We updated to 1.6.24 last Saturday, since then, we're running into problems where the Web interface gets suddenly slow, then eventually stops responding, though jobs are still processing.
I installed the javamelody plugin after the 2nd time, it show a sudden spike in memory from ~ 2GB to near the Heap max on the master.
In the memory histogram view it shows de.esailors.jenkins.teststability.StabilityTestData$Result taking 5GB (74%) of the heap, with 216M "instances". java.lang.object[] is taking 1.2GB, 325K instances.
It also shows outstanding requests for
$stapler/bound/a3eefa4e-d1b7-4112-a60d-f58bd64f4bb1/rerunBuild ajax POST /
Handling POST /$stapler/bound/f3fef2df-4d0f-4207-af7d-d296c4659d28/rerunBuild from [x.x.x.x]: RequestHandlerThread[#10]that have been running for a very long time. It correlates with someone clicking on the re-run button in a build pipeline view.
There's nothing obvious in the logs around the time of each incident, but each does have something like
WARNING: Failed to load [
path to jenkins home/somejob]/builds/576/junitResult.xml
java.io.FileNotFoundException: [
path to jenkins home/somejob]builds/576/junitResult.xml (No such file or directory)
If I look in the filesystem, that file is there.
There are also some of these, that I thought might be due to problems in getPreviousResult() brought on by having kill the server and restart it while jobs are in flight, while the UI is hung.
Aug 20, 2015 1:48:21 PM org.eclipse.jetty.util.log.JavaUtilLog warn
WARNING: Error while serving http://[
server name]/view/[
view name]/job/[
job name]/jacoco/graph
java.lang.reflect.InvocationTargetException
at sun.reflect.NativeMethodAccessorImpl.invoke0(Native Method)
[ big stack trace that ends with ]
Caused by: java.lang.NullPointerException
at hudson.model.AbstractBuild.getPreviousBuild(AbstractBuild.java:199)
at hudson.model.AbstractBuild.getPreviousBuild(AbstractBuild.java:107)

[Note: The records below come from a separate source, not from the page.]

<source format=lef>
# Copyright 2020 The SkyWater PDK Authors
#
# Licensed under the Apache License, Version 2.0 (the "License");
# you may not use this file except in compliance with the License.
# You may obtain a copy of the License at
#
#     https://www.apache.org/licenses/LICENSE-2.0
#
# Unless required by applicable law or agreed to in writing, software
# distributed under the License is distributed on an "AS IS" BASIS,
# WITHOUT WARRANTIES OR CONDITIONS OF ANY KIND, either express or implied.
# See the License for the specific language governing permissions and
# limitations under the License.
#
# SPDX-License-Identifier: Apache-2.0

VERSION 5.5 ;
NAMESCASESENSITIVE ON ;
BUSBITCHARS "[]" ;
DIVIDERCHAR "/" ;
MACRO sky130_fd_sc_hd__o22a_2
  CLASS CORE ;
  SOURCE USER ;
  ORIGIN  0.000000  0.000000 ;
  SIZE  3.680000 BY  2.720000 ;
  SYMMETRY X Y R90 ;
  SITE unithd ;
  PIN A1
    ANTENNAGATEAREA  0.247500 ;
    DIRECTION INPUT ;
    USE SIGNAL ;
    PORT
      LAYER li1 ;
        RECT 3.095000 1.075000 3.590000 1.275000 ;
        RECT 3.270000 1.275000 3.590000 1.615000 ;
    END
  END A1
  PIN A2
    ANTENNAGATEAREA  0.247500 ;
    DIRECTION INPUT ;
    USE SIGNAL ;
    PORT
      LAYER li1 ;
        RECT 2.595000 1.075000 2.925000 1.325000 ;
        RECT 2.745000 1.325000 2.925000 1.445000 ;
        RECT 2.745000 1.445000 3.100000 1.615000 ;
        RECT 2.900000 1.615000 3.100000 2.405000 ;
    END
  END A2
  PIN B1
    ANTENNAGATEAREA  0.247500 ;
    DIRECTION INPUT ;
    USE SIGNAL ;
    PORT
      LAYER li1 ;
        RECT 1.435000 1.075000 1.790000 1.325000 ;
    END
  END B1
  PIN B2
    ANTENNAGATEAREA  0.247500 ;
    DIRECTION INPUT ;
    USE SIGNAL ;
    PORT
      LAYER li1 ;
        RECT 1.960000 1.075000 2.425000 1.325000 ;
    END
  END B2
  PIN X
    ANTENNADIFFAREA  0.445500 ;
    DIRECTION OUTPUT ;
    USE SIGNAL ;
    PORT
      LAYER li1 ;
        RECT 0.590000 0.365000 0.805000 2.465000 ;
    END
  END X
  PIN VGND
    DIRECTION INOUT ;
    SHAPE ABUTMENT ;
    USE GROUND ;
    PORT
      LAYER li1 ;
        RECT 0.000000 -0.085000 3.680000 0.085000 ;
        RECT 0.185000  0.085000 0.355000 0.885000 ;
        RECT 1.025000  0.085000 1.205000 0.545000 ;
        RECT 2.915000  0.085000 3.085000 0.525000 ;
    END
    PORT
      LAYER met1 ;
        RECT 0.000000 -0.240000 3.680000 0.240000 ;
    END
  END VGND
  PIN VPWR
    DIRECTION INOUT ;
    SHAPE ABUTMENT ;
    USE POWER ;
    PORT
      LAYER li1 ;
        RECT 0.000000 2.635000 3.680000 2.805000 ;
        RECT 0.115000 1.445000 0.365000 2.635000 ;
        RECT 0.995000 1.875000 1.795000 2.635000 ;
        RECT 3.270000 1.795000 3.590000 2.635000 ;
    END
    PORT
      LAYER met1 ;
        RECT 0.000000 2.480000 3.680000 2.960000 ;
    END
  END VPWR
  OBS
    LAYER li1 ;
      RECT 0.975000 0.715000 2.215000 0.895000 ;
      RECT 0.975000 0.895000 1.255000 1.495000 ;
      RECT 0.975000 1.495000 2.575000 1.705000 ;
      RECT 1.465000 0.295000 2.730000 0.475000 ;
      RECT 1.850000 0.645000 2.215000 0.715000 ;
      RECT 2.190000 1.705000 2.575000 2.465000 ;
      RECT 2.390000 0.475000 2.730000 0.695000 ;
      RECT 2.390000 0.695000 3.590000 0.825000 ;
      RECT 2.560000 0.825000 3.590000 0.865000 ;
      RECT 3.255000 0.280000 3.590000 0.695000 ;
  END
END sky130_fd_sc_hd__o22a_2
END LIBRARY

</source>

at hudson.plugins.jacoco.JacocoBuildAction.getPreviousResult(JacocoBuildAction.java:249)
at hudson.plugins.jacoco.JacocoBuildAction.getPreviousResult(JacocoBuildAction.java:240)

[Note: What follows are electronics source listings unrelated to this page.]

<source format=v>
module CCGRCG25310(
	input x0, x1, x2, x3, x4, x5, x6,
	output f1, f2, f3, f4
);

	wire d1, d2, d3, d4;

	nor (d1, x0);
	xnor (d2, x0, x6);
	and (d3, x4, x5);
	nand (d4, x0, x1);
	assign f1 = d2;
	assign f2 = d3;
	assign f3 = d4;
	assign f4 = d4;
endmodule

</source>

at hudson.plugins.jacoco.JacocoBuildAction.getPreviousResult(JacocoBuildAction.java:36)
at hudson.plugins.jacoco.model.CoverageObject$1.createDataSet(CoverageObject.java:379)
at hudson.plugins.jacoco.model.CoverageObject$GraphImpl.createGraph(CoverageObject.java:418)
at hudson.util.Graph.render(Graph.java:87)
at hudson.util.Graph.doPng(Graph.java:98)
at hudson.plugins.jacoco.model.CoverageObject.doGraph(CoverageObject.java:373)
at hudson.plugins.jacoco.JacocoProjectAction.doGraph(JacocoProjectAction.java:53)
and similarly
Aug 21, 2015 10:30:03 AM hudson.ExpressionFactory2$JexlExpression evaluate
...
Caused by: java.lang.IllegalStateException: hudson.tasks.junit.TestResultAction@1b176aa2 was attached to both [jobname] #574 and [jobname] #576
at hudson.tasks.test.AbstractTestResultAction.getPreviousResult(AbstractTestResultAction.java:229)
WARNING: Caught exception evaluating: it.failureDiffString in /view/[
view name]/job/[
job name]. Reason: java.lang.reflect.InvocationTargetException
We upgraded to 1.625 and increased the heap, still hitting this.
We have 224 jobs, 50 workers
Ideas welcome.
I can try disabling the job stability plugin, but it's very useful.